→ **Qué harás**
1. ¿Puedes convertir en una lista breve el párrafo del texto sobre el premio Pritzker que empieza con «La semana pasada, la fundación Hyatt», sin perder sus datos principales?
2. ¿Podrías reproducir literalmente el pasaje del texto sobre el premio Pritzker que se abre con las palabras que contienen "Todos estos adjetivos" y se cierra con "de sus usuarios."?
3. ¿Puedes proseguir el texto sobre el premio Pritzker a RCR Arquitectes a partir del punto en que se detiene?

→ **Fragmento proporcionado**

####

La semana pasada, la fundación Hyatt anunció el ganador del premio Pritzker de 2017. El jurado concedió el galardón al estudio catalán RCR Arquitectes, encabezado desde su fundación en 1988 por Rafael Aranda, Carme Pigem y Ramón Vilalta. Desde el mismo momento de la notificación, se sucedieron las reseñas en distintos medios de comunicación (sobre todo españoles), glosando la arquitectura de RCR con términos como "sencilla", "luminosa", "pausada", "dialogante" o "rigurosa".
Todos estos adjetivos me parecen perfectamente válidos para calificar la obra de los premiados, e incluso añadiría otros como "sensible" u "honesta". En definitiva, que RCR es un estudio muy bueno que produce una arquitectura estupenda desarrollada con enorme seriedad, dedicación y profesionalidad. Lo cual no es poco, y mucho menos en unos tiempos donde la arquitectura mediática tiene más que ver, precisamente, con el espectáculo, que con la creación de los mejores lugares posibles para el bienestar de sus usuarios.

####

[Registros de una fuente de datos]

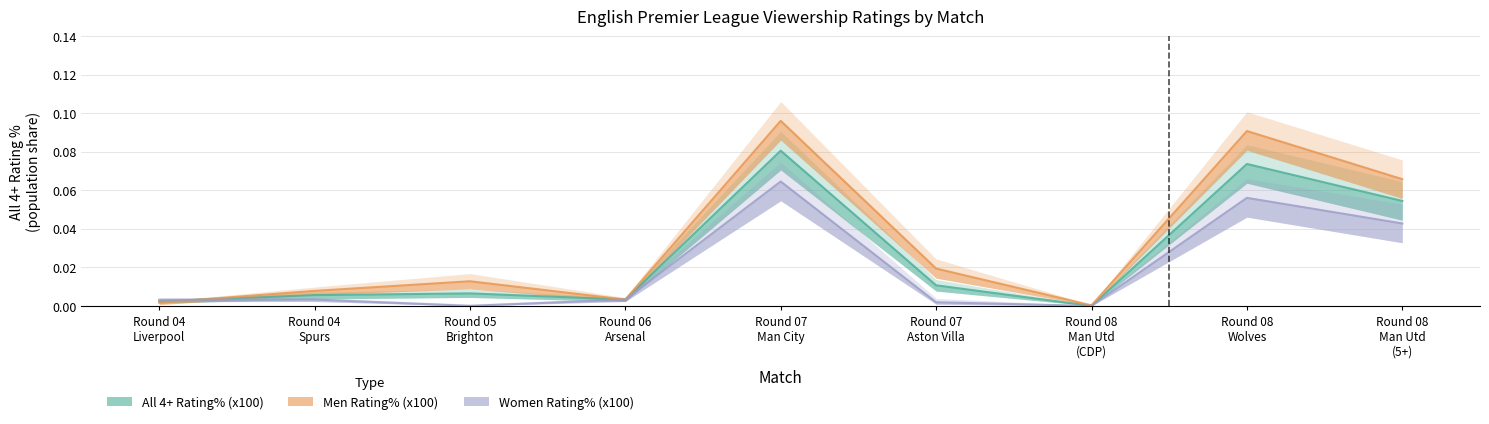

How many data points does each series have?

9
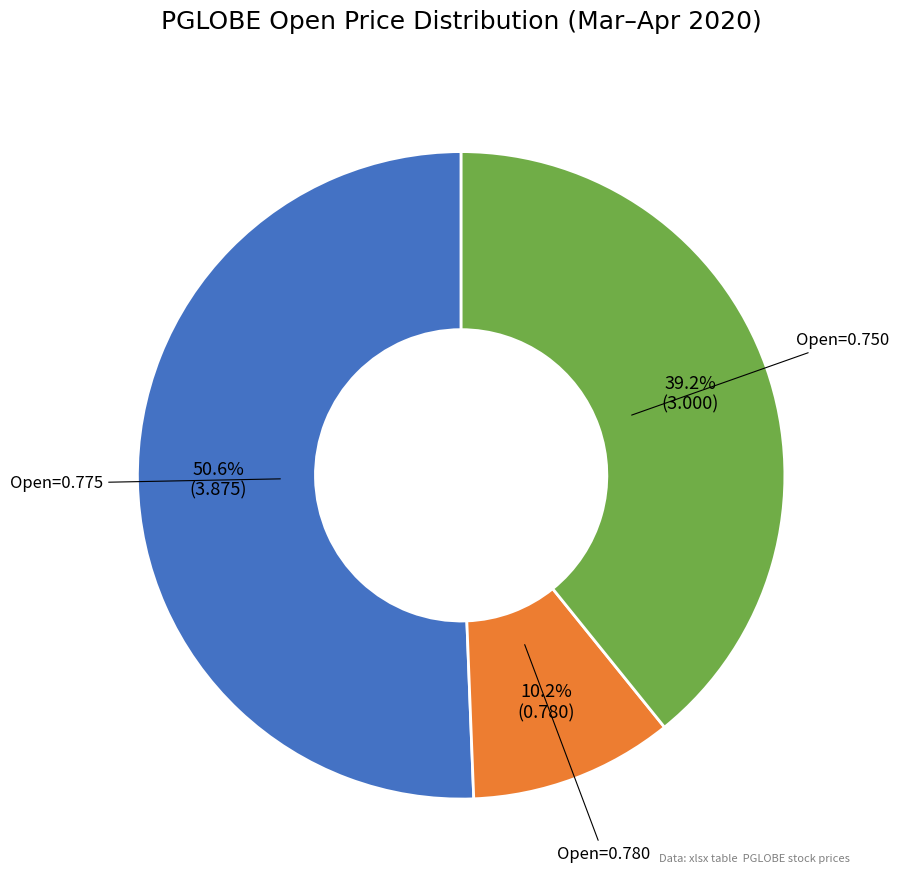

Which category accounts for the majority?

Open=0.775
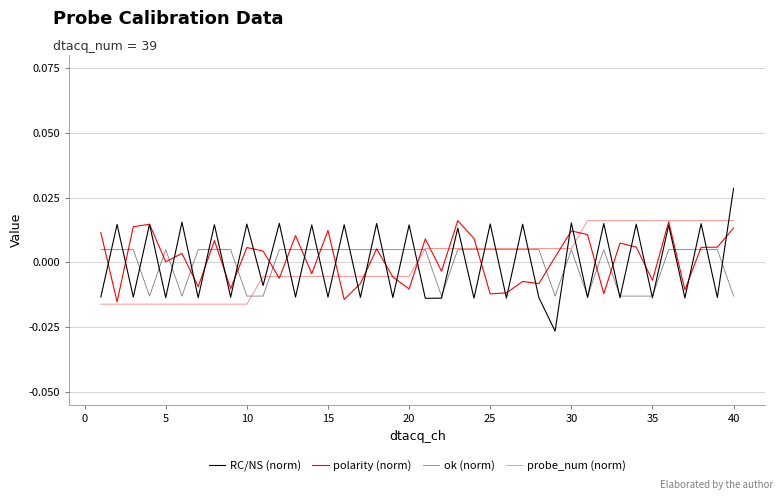

In polarity (norm), how many points are lower than both neighbors (excluding endpoints)?

14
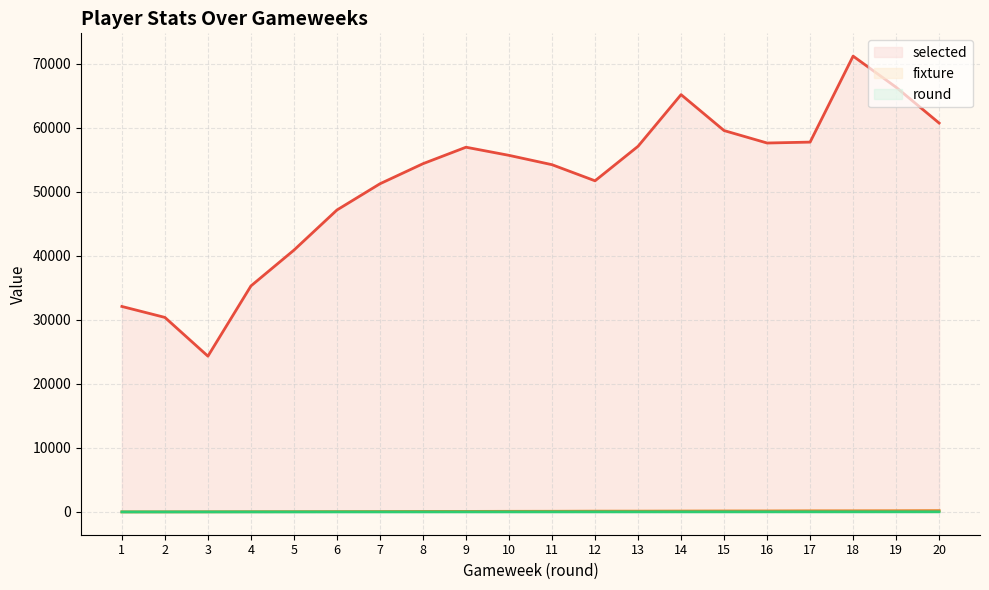

Between 13 and 11, which is larger?

13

####

→ **Tus respuestas**
1.
- La fundación Hyatt anunció la semana pasada el ganador del premio Pritzker de 2017.
- El jurado otorgó el galardón al estudio catalán RCR Arquitectes, dirigido desde su fundación en 1988 por Rafael Aranda, Carme Pigem y Ramón Vilalta.
- Tras el anuncio aparecieron reseñas en distintos medios, sobre todo españoles, que calificaban la arquitectura de RCR como "sencilla", "luminosa", "pausada", "dialogante" o "rigurosa".

2.
Todos estos adjetivos me parecen perfectamente válidos para calificar la obra de los premiados, e incluso añadiría otros como "sensible" u "honesta". En definitiva, que RCR es un estudio muy bueno que produce una arquitectura estupenda desarrollada con enorme seriedad, dedicación y profesionalidad. Lo cual no es poco, y mucho menos en unos tiempos donde la arquitectura mediática tiene más que ver, precisamente, con el espectáculo, que con la creación de los mejores lugares posibles para el bienestar de sus usuarios.

3.
Sin embargo, no estoy tan seguro de que los valores de la obra de RCR, mucho más que notables, sean suficientes como para concederles el supuesto máximo honor de la profesión, eso al que, las mismas reseñas periodísticas denominan "el Nobel de la arquitectura". El problema no son los edificios de RCR sino considerar que el Pritzker es equivalente al Nobel, que se le considere el premio de mayor prestigio en la profesión o incluso si es posible que exista un máximo galardón de la arquitectura.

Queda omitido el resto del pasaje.